Introduction
Thésée incarne l'idéal héroïque athénien, représentant la raison, le courage civique et la ruse intelligente, par opposition à la force brute d'un Héraclès. Son mythe est un récit de maturation, de quêtes périlleuses et de fondation politique, étroitement lié à la glorification d'Athènes comme cité civilisatrice. Considéré comme le premier roi à avoir établi une forme de démocratie primitive, son histoire a été constamment réinterprétée pour servir de modèle politique et moral à la cité.
Description
Thésée est le fils d'Éthra, princesse de Trézène, et a deux pères possibles : le roi Égée d'Athènes, qui a caché son épée et ses sandales sous un lourd rocher comme preuve de paternité, et le dieu Poséidon.

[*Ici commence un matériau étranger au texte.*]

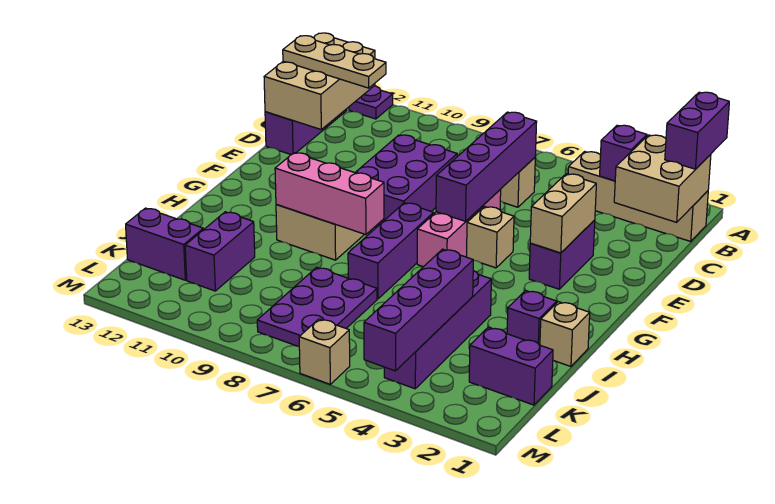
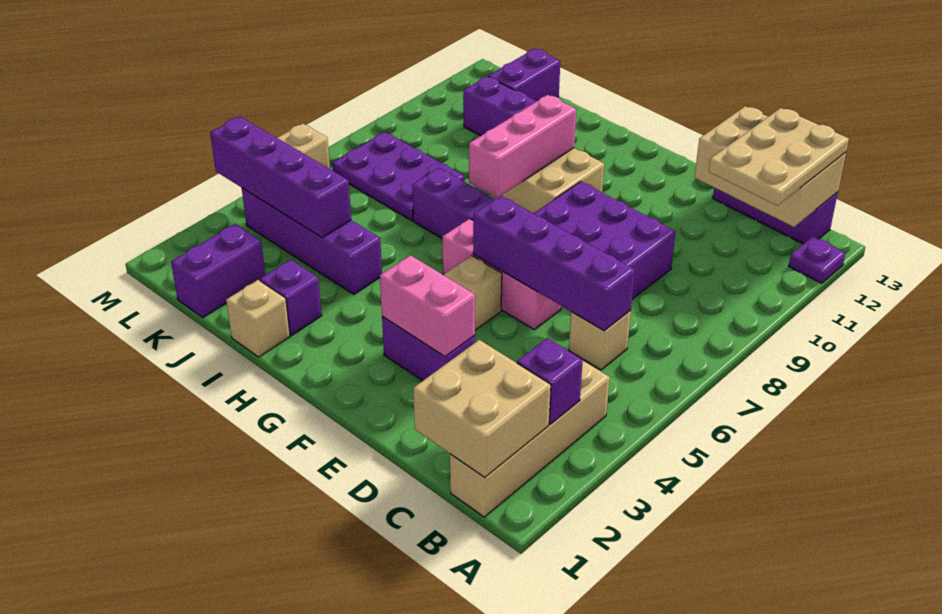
purple 1x2 brick [665,92,729,169] -> none
tan 1x3 plate [283,36,386,88] -> tan 2x3 plate [709,108,849,206]
tan 1x2 brick [530,174,596,253] -> pink 1x2 brick [380,255,475,357]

Cette double paternité, humaine et divine, est typique des héros grecs. Physiquement, il est décrit comme fort et beau, mais c'est surtout son intelligence et son sens de la justice qui le caractérisent. Son parcours commence par le « voyage de Trézène à Athènes », où, au lieu de prendre la mer, il choisit la route terrestre périlleuse pour imiter les exploits de son cousin Héraclès. Sur ce chemin, il élimine plusieurs brigands et monstres qui terrorisaient la région (comme Périphétès, Sinis, Sciron, Cercyon et Procraste), appliquant à chacun le châtiment qu'ils infligeaient à leurs victimes – un thème de justice poétique.
Histoire
Arrivé à Athènes, reconnu par Égée grâce à l'épée, il doit neutraliser les prétentions au trône de Médée, alors compagne d'Égée, et des Pallantides. Son exploit le plus célèbre intervient lorsque Athènes, vaincue par la Crète du roi Minos, doit envoyer un tribut annuel de sept jeunes gens et sept jeunes filles pour être dévorés par le Minotaure. Thésée se porte volontaire. À Cnossos, Ariane, fille de Minos, tombe amoureuse de lui et lui donne une pelote de fil (le fameux « fil d'Ariane ») pour retrouver son chemin dans le Labyrinthe. Thésée tue le Minotaure, monstre mi-homme mi-taureau, et fuit avec Ariane et les otages athéniens. Cependant, il abandonne Ariane sur l'île de Naxos (où Dionysos la recueille). Sur le chemin du retour, par négligence ou joie, il oublie de changer les voiles noires de deuil pour des voiles blanches, signe de victoire. Égée, voyant les voiles noires, se jette dans la mer, qui prend son nom (mer Égée). Devenu roi, Thésée unifie les douze cités de l'Attique en un seul État centré sur Athènes (synœcisme), instituant des fêtes communes comme les Panathénées. Sa vie privée est tumultueuse : il enlève la reine des Amazones, Antiope (ou Hippolyte), dont il a un fils, Hippolyte ; puis il épouse Phèdre, sœur d'Ariane, ce qui mènera à la tragédie racontée par Euripide (l'amour de Phèdre pour Hippolyte). À la fin de sa vie, trompé et exilé, il trouve la mort traîtreusement poussé d'une falaise par le roi Lycomède à Skyros.
Caracteristiques
Thésée est le héros de l'intelligence pratique (mètis) et de la décision politique. Contrairement à Héraclès, qui agit souvent sous l'emprise de la folie ou par ordre, Thésée choisit délibérément ses exploits pour protéger les voyageurs et renforcer la justice. Il est l'architecte de l'unité attique et est crédité de l'institution de la première constitution athénienne, partageant le pouvoir avec le peuple. Ses attributs iconographiques principaux sont l'épée (celle de son père Égée), la massaire (la massue de Périphétès qu'il récupère), et parfois le fil d'Ariane ou la tête du Minotaure. Il est aussi associé au navire qui le ramena de Crète, devenu un symbole philosophique de l'identité changeante (le « navire de Thésée »).
Importance
Thésée est la figure mythique centrale d'Athènes. À l'époque classique (Ve siècle av. J.-C.), son culte est officiellement promu par des hommes d'État comme Cimon, qui prétendit avoir « retrouvé » ses ossailles à Skyros pour les ramener en grande pompe à Athènes. Son image sert à légitimer l'hégémonie athénienne et les réformes démocratiques. Il représente l'Athénien idéal : courageux, rusé, défenseur des faibles et fondateur d'institutions. Son mythe explore des thèmes universels comme la quête d'identité, l'abandon, l'ingratitude (envers Ariane), l'erreur tragique et la chute du héros. Il est omniprésent dans l'art (vases, sculptures du Parthénon), la littérature (tragédies de Sophocle et Euripide) et la philosophie (paradoxe du navire). Son héritage perdure comme archétype du héros fondateur et du roi bienfaiteur.